BADUNG — Sebanyak empat isu strategis menjadi perhatian utama dalam evaluasi yang dilakukan Wanita Katolik RI pada Rakornas 2026: korupsi dan pengeroposan ideologi bangsa, perempuan dan anak dalam kemiskinan struktural, lingkungan hidup dan perubahan iklim, serta isu perempuan dan perkembangan teknologi informasi.
Kegiatan yang mengangkat tema "Wanita Katolik RI Terus Bergerak Membawa Harapan, Memulihkan dan Memberikan Perlindungan Bagi Perempuan dan Anak" ini mempertemukan jajaran Dewan Pengurus Pusat (DPP) dengan pimpinan Dewan Pengurus Daerah (DPD) WKRI dari berbagai wilayah Indonesia. Penasihat Rohani, Penasihat Organisasi DPP, serta undangan yang ditetapkan organisasi turut hadir dalam forum nasional tersebut.
Momentum Evaluasi di Tengah Periode Kepengurusan 2023–2028
Rakornas digelar pada pertengahan masa kepengurusan DPP WKRI periode 2023–2028. Forum ini meninjau kembali pelaksanaan Program Kerja Hasil Kongres XXI Tahun 2023 serta memetakan berbagai tantangan di lapangan.

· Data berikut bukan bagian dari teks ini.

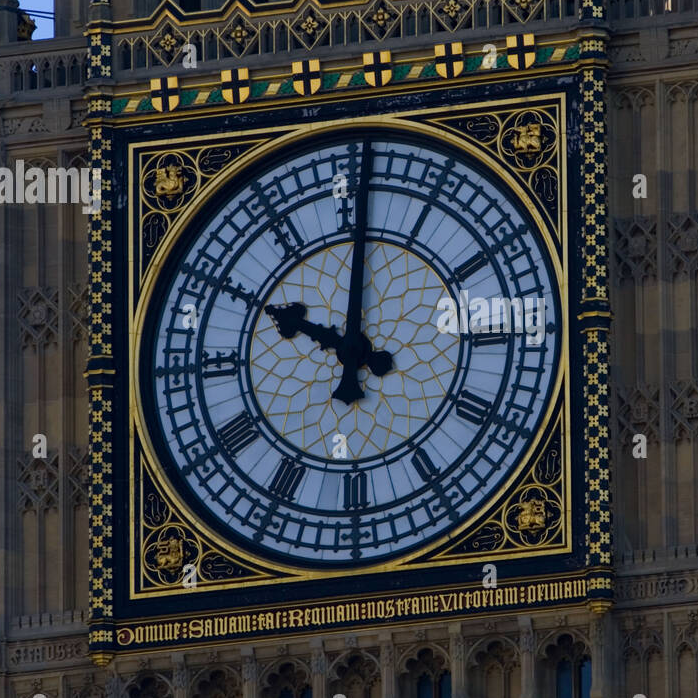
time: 10:00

Ketua Presidium DPP Wanita Katolik RI, Elly Kusumawati Handoko, menegaskan bahwa Rakornas menjadi titik penting perjalanan organisasi sebelum menghadapi Kongres XXII pada 2028.

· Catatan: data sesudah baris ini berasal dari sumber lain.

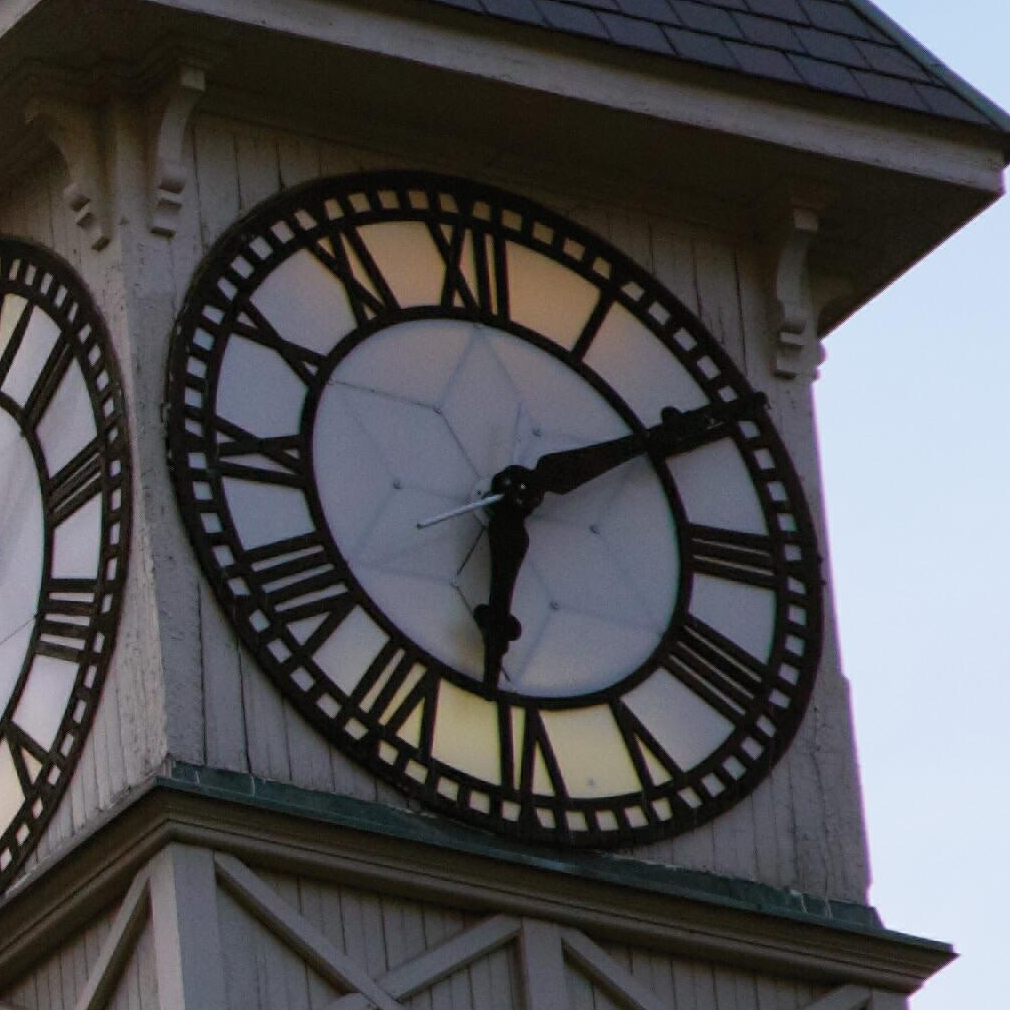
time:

"Rakornas memiliki arti sangat penting dalam perjalanan organisasi karena menjadi momentum untuk berhenti sejenak, menengok perjalanan yang telah dilalui, mengevaluasi karya dan pengabdian kami, sekaligus meneguhkan langkah menuju Kongres tahun 2028," ujar Elly.
Perlindungan Perempuan dan Anak Jadi Prioritas Utama
Kompleksitas tantangan nasional dan global mendorong WKRI memperkuat gerakan nasional perlindungan terhadap perempuan dan anak, khususnya dari kekerasan serta perdagangan orang. Isu eksploitasi berbasis digital, krisis lingkungan, hingga integritas moral dan nilai kebangsaan juga menjadi perhatian serius organisasi.
Gerakan ini tidak hanya diarahkan pada edukasi dan pencegahan, tetapi juga pendampingan yang berpijak pada keluarga dan komunitas. Selama Rakornas, peserta mengikuti pemaparan dari Badan Pembinaan Ideologi Pancasila (BPIP) dan Komnas Perempuan.
Materi lain mencakup isu perlindungan dan pelestarian lingkungan hidup serta tindak pidana perdagangan orang (TPPO) yang dibahas bersama praktisi. Agenda dilanjutkan dengan sharing program unggulan DPD, diskusi kelompok, dan rapat pleno untuk merumuskan hasil pembahasan.
Aksi Nyata: Menanam Mangrove hingga Kunjungan ke Puja Mandala
Komitmen merawat kehidupan diwujudkan dalam kegiatan lapangan. Pada Sabtu (5/9/2026), peserta melakukan penanaman mangrove di kawasan Benoa sebagai bagian dari gerakan nasional pelestarian lingkungan hidup. Rangkaian kegiatan kemudian berlanjut dengan kunjungan ke Kompleks Peribadatan Puja Mandala di Nusa Dua untuk memperkuat pesan keberagaman dan toleransi.
WKRI memandang perlindungan terhadap perempuan dan anak, kepedulian pada lingkungan, penguatan nilai keberagaman, serta penggunaan teknologi secara bertanggung jawab sebagai bagian tak terpisahkan dari upaya merawat kehidupan.
Target Rakornas: Rekomendasi Kebijakan hingga Persiapan Kongres 2028
Rakornas 2026 diharapkan menghasilkan langkah konkret, meliputi pencegahan dan edukasi berbasis keluarga serta komunitas, penguatan gerakan pelestarian lingkungan hidup, peningkatan nilai keberagaman, serta rekomendasi kebijakan internal dan eksternal organisasi.
Hasil pembahasan ini akan menjadi bekal bagi WKRI dalam menyongsong Kongres XXII pada 2028. Melalui forum ini, WKRI menegaskan kembali perannya sebagai pelindung kehidupan dan agen perubahan di tengah keluarga, Gereja, dan masyarakat.